→ TRY IT
Where does the word "back" appear in the data? Copy every line that holds it.

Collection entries
-=-=-
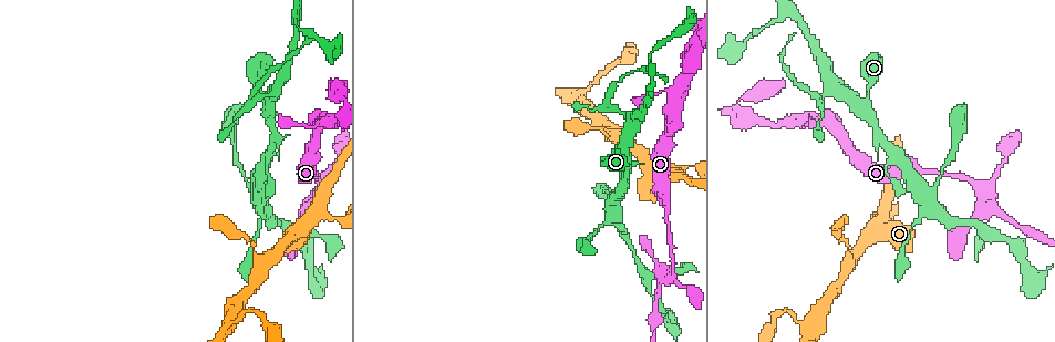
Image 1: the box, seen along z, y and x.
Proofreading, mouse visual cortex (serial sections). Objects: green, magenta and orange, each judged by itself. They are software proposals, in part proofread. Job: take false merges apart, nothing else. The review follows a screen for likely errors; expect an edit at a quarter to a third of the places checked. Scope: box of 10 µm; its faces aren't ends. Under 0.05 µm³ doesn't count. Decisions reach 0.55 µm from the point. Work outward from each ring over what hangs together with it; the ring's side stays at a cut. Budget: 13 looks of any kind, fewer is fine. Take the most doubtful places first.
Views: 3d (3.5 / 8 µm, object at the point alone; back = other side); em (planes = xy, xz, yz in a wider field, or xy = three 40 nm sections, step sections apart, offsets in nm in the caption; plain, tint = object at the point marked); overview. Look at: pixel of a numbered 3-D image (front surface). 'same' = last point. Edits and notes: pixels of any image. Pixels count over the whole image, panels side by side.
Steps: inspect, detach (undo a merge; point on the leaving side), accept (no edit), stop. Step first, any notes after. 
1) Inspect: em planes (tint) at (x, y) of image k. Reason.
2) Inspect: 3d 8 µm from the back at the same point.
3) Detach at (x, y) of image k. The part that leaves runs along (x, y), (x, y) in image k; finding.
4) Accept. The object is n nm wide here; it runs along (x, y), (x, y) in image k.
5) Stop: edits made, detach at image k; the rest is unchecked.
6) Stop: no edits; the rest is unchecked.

Inspect: 3d 3.5 µm at (672, 271) of image 1. Abrupt turn.

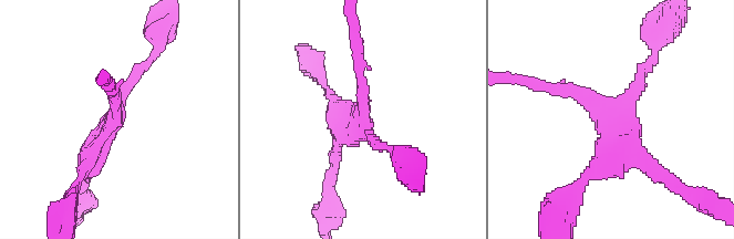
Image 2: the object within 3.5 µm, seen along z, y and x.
Inspect: em xy step 1 (plain) at (363, 114) of image 2. 4 arms meet here; the arms are 150, 200, 250, 250 nm wide; now the EM.

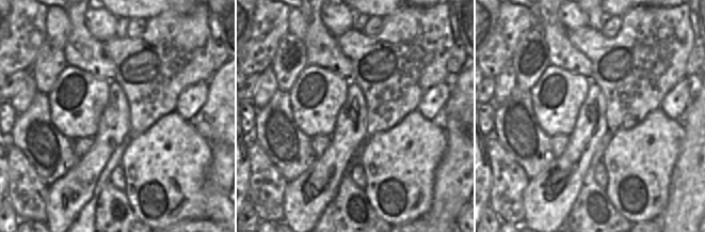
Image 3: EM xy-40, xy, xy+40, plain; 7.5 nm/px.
Inspect: em xy step 1 (tint) at the same point. With the object marked.

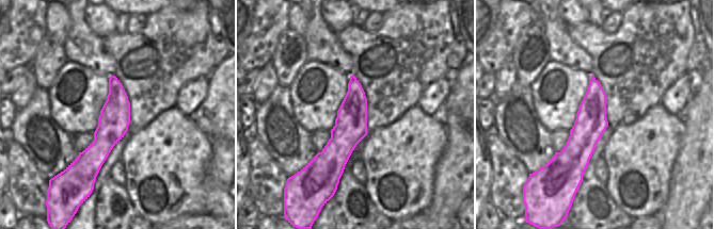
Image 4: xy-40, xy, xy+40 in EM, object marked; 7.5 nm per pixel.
Accept. It runs along (547, 85), (616, 126), (621, 146), (592, 167) in image 2; all the same cell.

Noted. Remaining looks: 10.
Inspect: 3d 3.5 µm at (837, 88) of image 1. Thick turns thin.

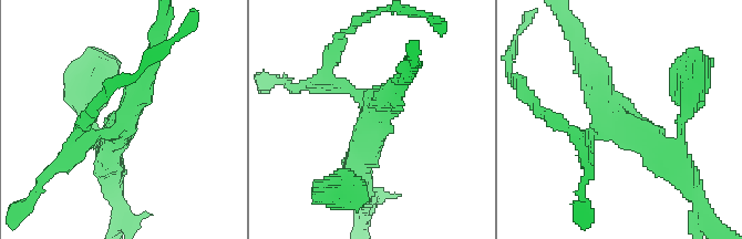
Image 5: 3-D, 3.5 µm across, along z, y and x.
Inspect: em xy step 2 (tint) at (617, 119) of image 5. 3 arms meet here; the arms are 150, 300, 350 nm wide.

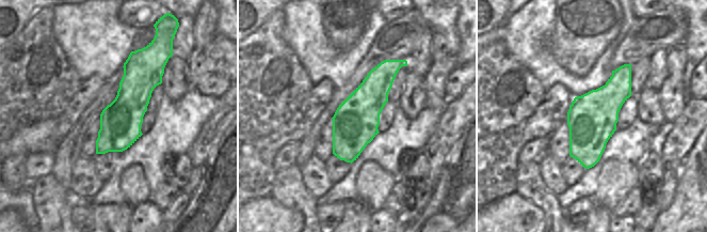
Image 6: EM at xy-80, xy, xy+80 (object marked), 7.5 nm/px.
Detach at (74, 135) of image 5. The object is 340 nm wide here; the part that leaves runs along (594, 133), (556, 123), (525, 95) in image 5; two cells meet here.

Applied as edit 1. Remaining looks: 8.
Inspect: overview.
-=-=-
→ ANSWER FOR THIS EXERCISE
Views: 3d (3.5 / 8 µm, object at the point alone; back = other side); em (planes = xy, xz, yz in a wider field, or xy = three 40 nm sections, step sections apart, offsets in nm in the caption; plain, tint = object at the point marked); overview. Look at: pixel of a numbered 3-D image (front surface). 'same' = last point. Edits and notes: pixels of any image. Pixels count over the whole image, panels side by side.
2) Inspect: 3d 8 µm from the back at the same point.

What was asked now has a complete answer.